## Directions for this task
Transcribe each record precisely; images stay out.

## Supplied material
━━━━━━

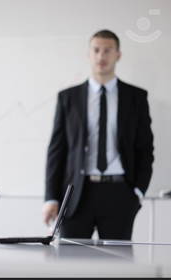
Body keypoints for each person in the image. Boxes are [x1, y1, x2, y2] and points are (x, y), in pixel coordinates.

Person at [43, 29, 154, 240]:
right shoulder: (68, 98)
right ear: (89, 54)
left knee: (118, 268)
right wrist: (51, 198)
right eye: (96, 50)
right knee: (71, 265)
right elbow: (57, 151)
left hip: (120, 193)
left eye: (107, 50)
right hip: (76, 194)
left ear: (118, 55)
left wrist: (138, 192)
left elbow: (145, 149)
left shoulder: (136, 97)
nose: (101, 56)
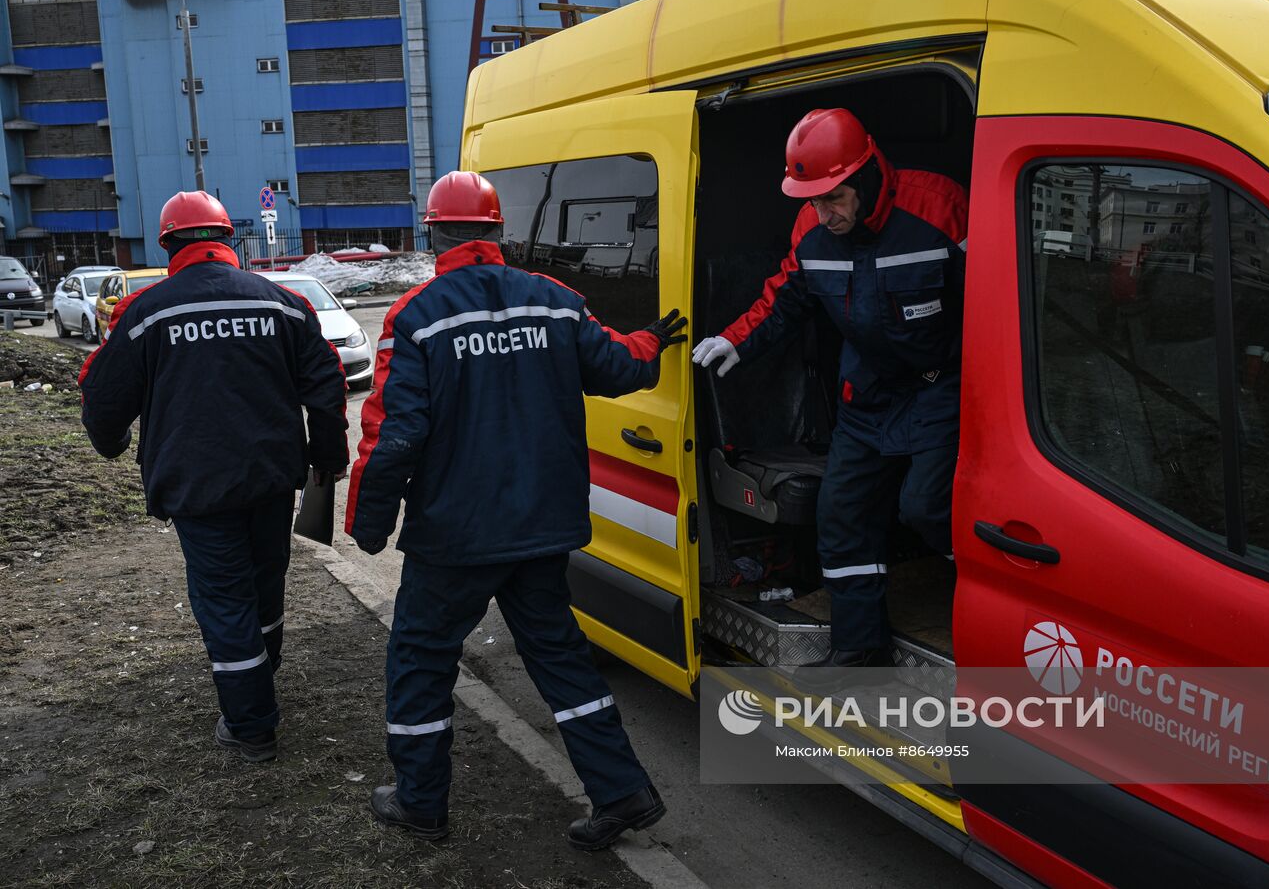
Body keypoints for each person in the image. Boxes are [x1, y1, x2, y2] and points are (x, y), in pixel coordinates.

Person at [346, 171, 687, 846]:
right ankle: (621, 793)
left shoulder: (416, 314)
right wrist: (653, 340)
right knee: (560, 658)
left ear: (436, 233)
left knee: (420, 659)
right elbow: (618, 366)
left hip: (456, 537)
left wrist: (369, 523)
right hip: (541, 528)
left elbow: (394, 436)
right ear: (498, 232)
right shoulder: (556, 301)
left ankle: (420, 801)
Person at [692, 108, 969, 674]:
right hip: (866, 396)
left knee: (927, 509)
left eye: (835, 198)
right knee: (841, 516)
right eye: (813, 200)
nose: (825, 213)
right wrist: (735, 342)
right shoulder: (811, 229)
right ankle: (860, 647)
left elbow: (996, 299)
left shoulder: (939, 206)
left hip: (941, 389)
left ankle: (988, 621)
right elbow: (784, 299)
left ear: (868, 177)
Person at [79, 190, 348, 762]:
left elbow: (103, 396)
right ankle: (261, 675)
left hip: (197, 485)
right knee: (265, 581)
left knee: (224, 600)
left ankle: (251, 726)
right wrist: (327, 457)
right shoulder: (281, 303)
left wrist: (113, 443)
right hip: (274, 477)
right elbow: (328, 381)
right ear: (227, 240)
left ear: (169, 243)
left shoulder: (146, 312)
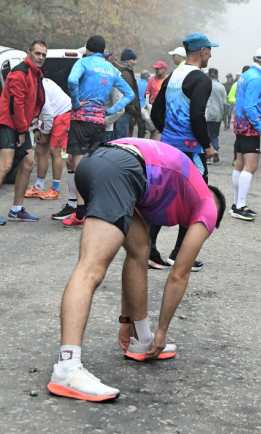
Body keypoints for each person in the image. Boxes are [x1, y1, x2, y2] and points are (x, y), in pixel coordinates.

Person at [47, 138, 226, 402]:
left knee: (140, 246)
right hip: (121, 170)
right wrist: (163, 330)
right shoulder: (207, 206)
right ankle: (67, 367)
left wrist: (126, 320)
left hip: (97, 161)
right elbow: (179, 274)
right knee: (91, 268)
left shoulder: (178, 186)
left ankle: (141, 338)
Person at [147, 33, 217, 269]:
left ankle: (150, 249)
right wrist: (207, 145)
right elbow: (197, 115)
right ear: (203, 51)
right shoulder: (201, 80)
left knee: (163, 195)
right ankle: (179, 253)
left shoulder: (172, 76)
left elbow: (156, 112)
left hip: (167, 147)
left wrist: (168, 133)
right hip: (190, 151)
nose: (211, 55)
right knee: (197, 199)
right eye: (210, 50)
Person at [54, 36, 135, 227]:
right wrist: (111, 110)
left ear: (88, 49)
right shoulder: (111, 69)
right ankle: (93, 208)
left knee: (79, 165)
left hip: (81, 119)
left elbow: (73, 80)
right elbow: (129, 94)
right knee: (93, 164)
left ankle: (81, 212)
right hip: (100, 121)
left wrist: (75, 103)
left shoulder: (83, 62)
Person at [0, 41, 46, 224]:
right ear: (29, 53)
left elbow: (36, 101)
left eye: (43, 55)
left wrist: (33, 119)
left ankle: (17, 209)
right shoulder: (20, 72)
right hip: (9, 123)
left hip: (21, 125)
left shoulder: (36, 74)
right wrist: (21, 131)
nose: (41, 57)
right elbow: (15, 104)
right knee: (5, 165)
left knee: (28, 163)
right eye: (37, 53)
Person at [230, 49, 261, 220]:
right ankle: (240, 205)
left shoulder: (245, 75)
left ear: (254, 58)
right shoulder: (256, 79)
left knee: (240, 164)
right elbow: (250, 107)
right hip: (249, 127)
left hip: (240, 125)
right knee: (250, 166)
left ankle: (236, 204)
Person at [26, 75, 72, 200]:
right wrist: (35, 129)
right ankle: (39, 188)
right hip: (51, 115)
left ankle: (55, 190)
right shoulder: (29, 87)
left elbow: (47, 114)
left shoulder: (40, 90)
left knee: (54, 150)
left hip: (62, 113)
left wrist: (45, 134)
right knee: (40, 149)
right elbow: (33, 111)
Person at [112, 48, 141, 140]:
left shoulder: (126, 71)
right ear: (126, 60)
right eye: (133, 59)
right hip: (124, 111)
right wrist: (133, 110)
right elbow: (128, 93)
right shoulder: (126, 73)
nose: (135, 62)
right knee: (121, 138)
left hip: (122, 109)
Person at [205, 68, 227, 164]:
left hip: (206, 114)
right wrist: (223, 115)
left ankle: (208, 157)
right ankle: (216, 150)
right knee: (214, 134)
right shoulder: (221, 87)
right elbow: (224, 102)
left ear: (208, 75)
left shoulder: (205, 86)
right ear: (217, 76)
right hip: (218, 114)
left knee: (206, 135)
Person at [144, 61, 168, 140]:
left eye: (158, 69)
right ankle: (154, 148)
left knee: (166, 130)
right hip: (154, 107)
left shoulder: (169, 79)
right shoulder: (152, 80)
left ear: (164, 69)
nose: (156, 70)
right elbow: (147, 92)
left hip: (166, 107)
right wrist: (147, 95)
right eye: (155, 69)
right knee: (153, 129)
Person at [136, 70, 149, 138]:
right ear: (147, 77)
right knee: (143, 126)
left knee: (139, 126)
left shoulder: (137, 84)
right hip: (145, 107)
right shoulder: (148, 85)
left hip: (137, 107)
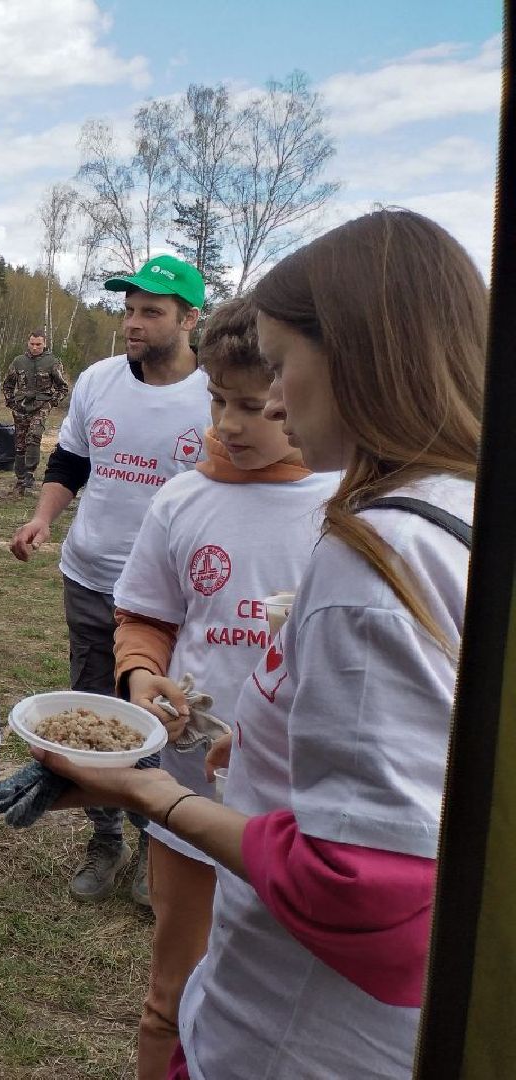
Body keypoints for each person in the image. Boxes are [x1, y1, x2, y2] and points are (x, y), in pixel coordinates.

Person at [35, 209, 482, 1079]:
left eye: (279, 371)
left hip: (296, 1038)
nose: (266, 406)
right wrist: (266, 735)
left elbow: (366, 889)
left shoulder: (374, 557)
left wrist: (151, 798)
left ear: (364, 356)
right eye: (231, 395)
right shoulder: (459, 511)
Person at [109, 295, 337, 1079]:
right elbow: (144, 618)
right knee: (172, 993)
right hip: (190, 793)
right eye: (216, 400)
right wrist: (142, 676)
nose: (230, 424)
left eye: (250, 405)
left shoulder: (345, 507)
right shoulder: (181, 499)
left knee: (278, 1002)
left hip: (301, 805)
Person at [10, 254, 209, 905]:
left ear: (188, 318)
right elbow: (70, 461)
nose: (133, 322)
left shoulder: (214, 397)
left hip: (175, 598)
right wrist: (43, 518)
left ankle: (161, 845)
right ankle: (105, 840)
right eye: (128, 309)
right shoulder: (97, 382)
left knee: (167, 723)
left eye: (151, 311)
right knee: (93, 712)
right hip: (92, 579)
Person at [1, 331, 68, 496]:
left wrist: (51, 402)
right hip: (21, 406)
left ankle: (30, 473)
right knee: (20, 441)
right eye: (32, 344)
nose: (35, 347)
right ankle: (20, 477)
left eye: (38, 344)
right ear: (28, 343)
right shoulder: (18, 361)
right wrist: (11, 402)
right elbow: (7, 384)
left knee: (34, 435)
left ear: (44, 344)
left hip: (41, 405)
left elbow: (63, 387)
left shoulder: (52, 362)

━━━━━━

## The answer
Body keypoints for each person in the image. Boxes are [x1, y1, x2, y2] and points are (x, y), in pixel coordinates.

Person at [43, 29, 154, 240]:
right shoulder: (68, 98)
right ear: (89, 54)
left knee: (118, 268)
right wrist: (51, 198)
right eye: (96, 50)
right knee: (71, 265)
right elbow: (57, 151)
left hip: (120, 193)
left eye: (107, 50)
right hip: (76, 194)
left ear: (118, 55)
left wrist: (138, 192)
left elbow: (145, 149)
left shoulder: (136, 97)
nose: (101, 56)
Body keypoints for each person in the image. Boxes are [x1, y1, x2, y2] and points are (x, y), in pixel coordinates.

Person at [346, 171, 687, 846]:
right ankle: (621, 793)
left shoulder: (416, 314)
right wrist: (653, 340)
right knee: (560, 658)
left ear: (436, 233)
left knee: (420, 659)
right elbow: (618, 366)
left hip: (456, 537)
left wrist: (369, 523)
right hip: (541, 528)
left elbow: (394, 436)
right ear: (498, 232)
right shoulder: (556, 301)
left ankle: (420, 801)
Person at [692, 108, 969, 674]:
right hip: (866, 396)
left knee: (927, 509)
left eye: (835, 198)
right knee: (841, 516)
right eye: (813, 200)
nose: (825, 213)
right wrist: (735, 342)
right shoulder: (811, 229)
right ankle: (860, 647)
left elbow: (996, 299)
left shoulder: (939, 206)
left hip: (941, 389)
left ankle: (988, 621)
right elbow: (784, 299)
left ear: (868, 177)
Person at [79, 190, 348, 762]:
left elbow: (103, 396)
right ankle: (261, 675)
left hip: (197, 485)
right knee: (265, 581)
left knee: (224, 600)
left ankle: (251, 726)
right wrist: (327, 457)
right shoulder: (281, 303)
left wrist: (113, 443)
right hip: (274, 477)
right elbow: (328, 381)
right ear: (227, 240)
left ear: (169, 243)
left shoulder: (146, 312)
Body keypoints for each person in the image. Boxes are [x1, y1, x2, y2] and points are (x, y), in pixel coordinates.

Person at [47, 138, 226, 402]:
left knee: (140, 246)
right hip: (121, 170)
right wrist: (163, 330)
right shoulder: (207, 206)
right ankle: (67, 367)
left wrist: (126, 320)
left hip: (97, 161)
right elbow: (179, 274)
right knee: (91, 268)
left shoulder: (178, 186)
left ankle: (141, 338)
Person at [147, 33, 217, 269]:
left ankle: (150, 249)
right wrist: (207, 145)
right elbow: (197, 115)
right ear: (203, 51)
right shoulder: (201, 80)
left knee: (163, 195)
right ankle: (179, 253)
left shoulder: (172, 76)
left elbow: (156, 112)
left hip: (167, 147)
left wrist: (168, 133)
right hip: (190, 151)
nose: (211, 55)
right knee: (197, 199)
right eye: (210, 50)
Person at [54, 36, 135, 227]:
right wrist: (111, 110)
left ear: (88, 49)
right shoulder: (111, 69)
right ankle: (93, 208)
left knee: (79, 165)
left hip: (81, 119)
left elbow: (73, 80)
right elbow: (129, 94)
right knee: (93, 164)
left ankle: (81, 212)
right hip: (100, 121)
left wrist: (75, 103)
left shoulder: (83, 62)
Person at [0, 41, 46, 224]:
right ear: (29, 53)
left elbow: (36, 101)
left eye: (43, 55)
left wrist: (33, 119)
left ankle: (17, 209)
right shoulder: (20, 72)
right hip: (9, 123)
left hip: (21, 125)
left shoulder: (36, 74)
right wrist: (21, 131)
nose: (41, 57)
right elbow: (15, 104)
right knee: (5, 165)
left knee: (28, 163)
right eye: (37, 53)
Person at [230, 49, 261, 220]:
right ankle: (240, 205)
left shoulder: (245, 75)
left ear: (254, 58)
right shoulder: (256, 79)
left knee: (240, 164)
right elbow: (250, 107)
right hip: (249, 127)
left hip: (240, 125)
right knee: (250, 166)
left ankle: (236, 204)
Person at [26, 75, 72, 200]:
right wrist: (35, 129)
right ankle: (39, 188)
right hip: (51, 115)
left ankle: (55, 190)
right shoulder: (29, 87)
left elbow: (47, 114)
left shoulder: (40, 90)
left knee: (54, 150)
left hip: (62, 113)
left wrist: (45, 134)
right knee: (40, 149)
right elbow: (33, 111)
Person at [112, 48, 141, 140]:
left shoulder: (126, 71)
right ear: (126, 60)
right eye: (133, 59)
right hip: (124, 111)
right wrist: (133, 110)
right elbow: (128, 93)
right shoulder: (126, 73)
nose: (135, 62)
right knee: (121, 138)
left hip: (122, 109)
Person at [205, 68, 227, 164]:
left hip: (206, 114)
right wrist: (223, 115)
left ankle: (208, 157)
right ankle: (216, 150)
right knee: (214, 134)
right shoulder: (221, 87)
right elbow: (224, 102)
left ear: (208, 75)
left shoulder: (205, 86)
right ear: (217, 76)
right hip: (218, 114)
left knee: (206, 135)
Person at [144, 61, 168, 140]:
left eye: (158, 69)
right ankle: (154, 148)
left knee: (166, 130)
right hip: (154, 107)
left shoulder: (169, 79)
right shoulder: (152, 80)
left ear: (164, 69)
nose: (156, 70)
right elbow: (147, 92)
left hip: (166, 107)
right wrist: (147, 95)
right eye: (155, 69)
right knee: (153, 129)
Person at [136, 70, 149, 138]:
right ear: (147, 77)
right knee: (143, 126)
left knee: (139, 126)
left shoulder: (137, 84)
right hip: (145, 107)
right shoulder: (148, 85)
left hip: (137, 107)
Body keypoints for each person in the image. Boxes are [x1, y1, x2, y2] and points are (x, y), in pixel coordinates.

Person at [35, 209, 482, 1079]:
left eye: (279, 371)
left hip: (296, 1038)
nose: (266, 406)
right wrist: (266, 735)
left elbow: (366, 889)
left shoulder: (374, 557)
left wrist: (151, 798)
left ear: (364, 356)
right eye: (231, 395)
right shoulder: (459, 511)
Person at [109, 295, 337, 1079]:
right elbow: (144, 618)
right knee: (172, 993)
right hip: (190, 793)
right eye: (216, 400)
right wrist: (142, 676)
nose: (230, 424)
left eye: (250, 405)
left shoulder: (345, 507)
right shoulder: (181, 499)
left knee: (278, 1002)
left hip: (301, 805)
Person at [10, 254, 209, 905]:
left ear: (188, 318)
right elbow: (70, 461)
nose: (133, 322)
left shoulder: (214, 397)
left hip: (175, 598)
right wrist: (43, 518)
left ankle: (161, 845)
right ankle: (105, 840)
right eye: (128, 309)
right shoulder: (97, 382)
left knee: (167, 723)
left eye: (151, 311)
right knee: (93, 712)
right hip: (92, 579)
Person at [1, 331, 68, 496]:
left wrist: (51, 402)
right hip: (21, 406)
left ankle: (30, 473)
right knee: (20, 441)
right eye: (32, 344)
nose: (35, 347)
right ankle: (20, 477)
left eye: (38, 344)
right ear: (28, 343)
right shoulder: (18, 361)
right wrist: (11, 402)
right elbow: (7, 384)
left knee: (34, 435)
left ear: (44, 344)
left hip: (41, 405)
left elbow: (63, 387)
left shoulder: (52, 362)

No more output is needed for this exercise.